→ **BRIEF**: Reproduce the data below word for word, leaving the pictures out of your answer.

→ **PROVIDED DATA**:
=== Section Start ===
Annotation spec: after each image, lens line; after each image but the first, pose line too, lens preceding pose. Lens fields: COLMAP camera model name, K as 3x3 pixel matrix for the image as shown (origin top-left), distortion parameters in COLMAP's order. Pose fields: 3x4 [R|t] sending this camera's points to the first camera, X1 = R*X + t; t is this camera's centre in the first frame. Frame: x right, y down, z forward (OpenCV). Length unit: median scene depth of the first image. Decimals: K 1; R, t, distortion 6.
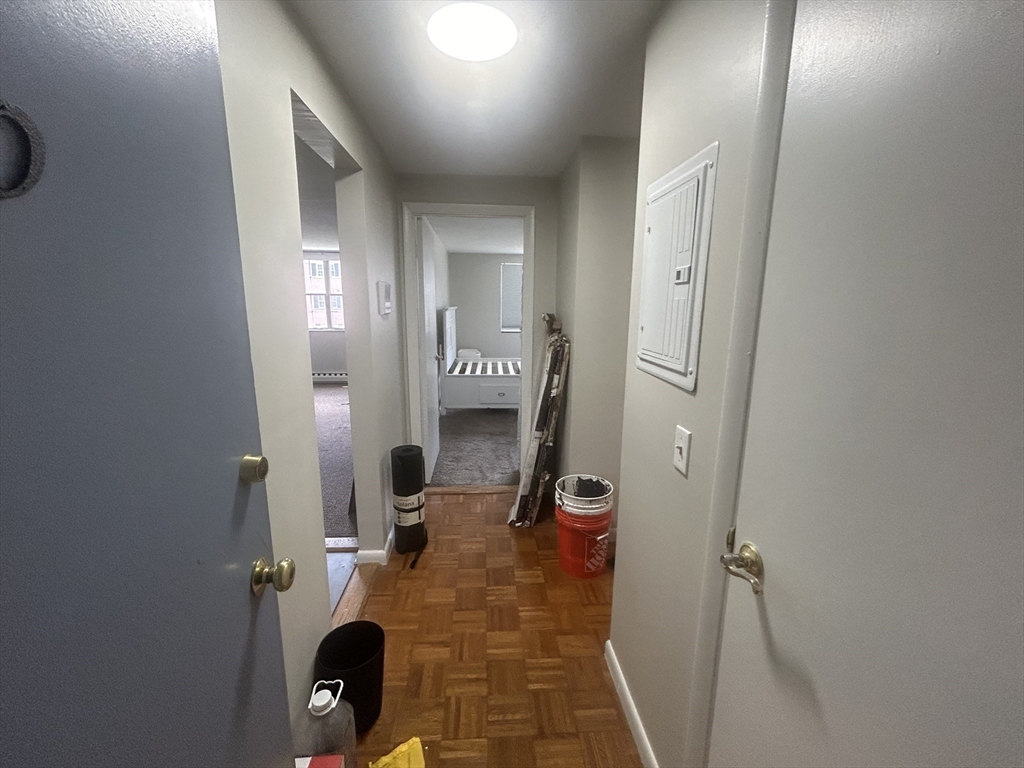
lens RADIAL K [[416.3, 0, 511.8], [0, 416.3, 383.4], [0, 0, 1]] dist [0.000172, -0.000425]
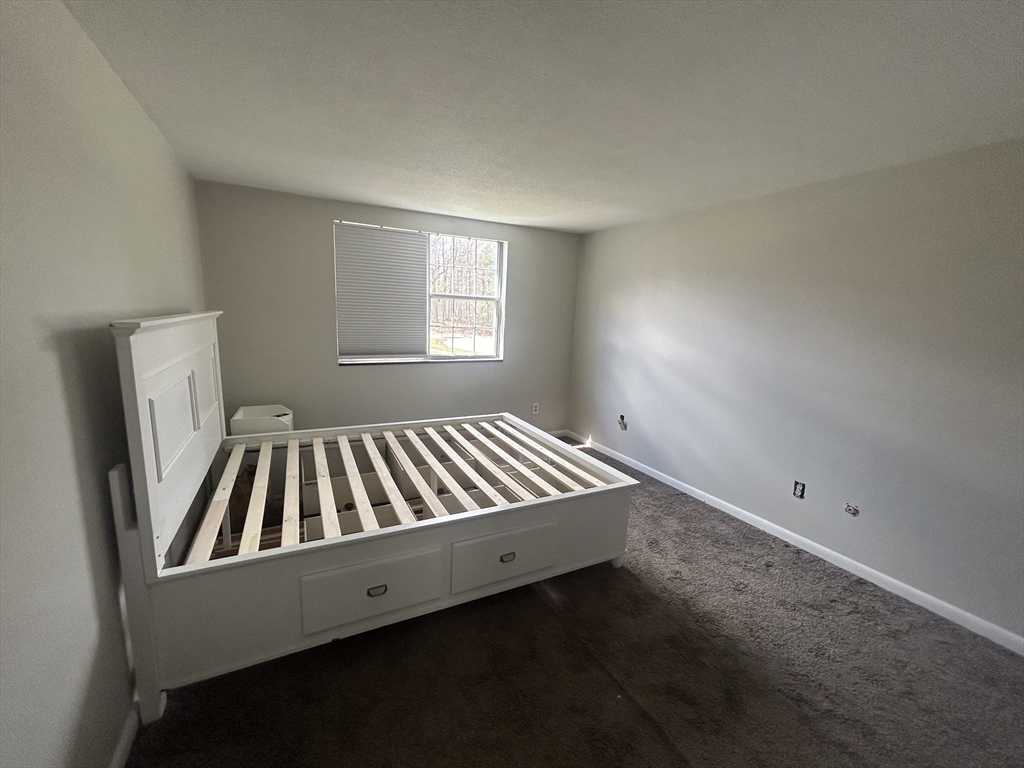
lens RADIAL K [[416.3, 0, 513.2], [0, 416.3, 383.6], [0, 0, 1]] dist [0.000172, -0.000425]
pose [[0.912379, -0.052572, 0.405957, -0.040503], [0.055498, 0.998448, 0.004569, -0.100641], [-0.405567, 0.018361, 0.913881, 0.517175]]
=== Section End ===
→ **RESULT FOR THIS TASK**:
Annotation spec: after each image, lens line; after each image but the first, pose line too, lens preceding pose. Lens fields: COLMAP camera model name, K as 3x3 pixel matrix for the image as shown (origin top-left), distortion parameters in COLMAP's order. Pose fields: 3x4 [R|t] sending this camera's points to the first camera, X1 = R*X + t; t is this camera's centre in the first frame. Frame: x right, y down, z forward (OpenCV). Length unit: median scene depth of the first image. Decimals: K 1; R, t, distortion 6.
lens RADIAL K [[416.3, 0, 511.8], [0, 416.3, 383.4], [0, 0, 1]] dist [0.000172, -0.000425]
lens RADIAL K [[416.3, 0, 513.2], [0, 416.3, 383.6], [0, 0, 1]] dist [0.000172, -0.000425]
pose [[0.912379, -0.052572, 0.405957, -0.040503], [0.055498, 0.998448, 0.004569, -0.100641], [-0.405567, 0.018361, 0.913881, 0.517175]]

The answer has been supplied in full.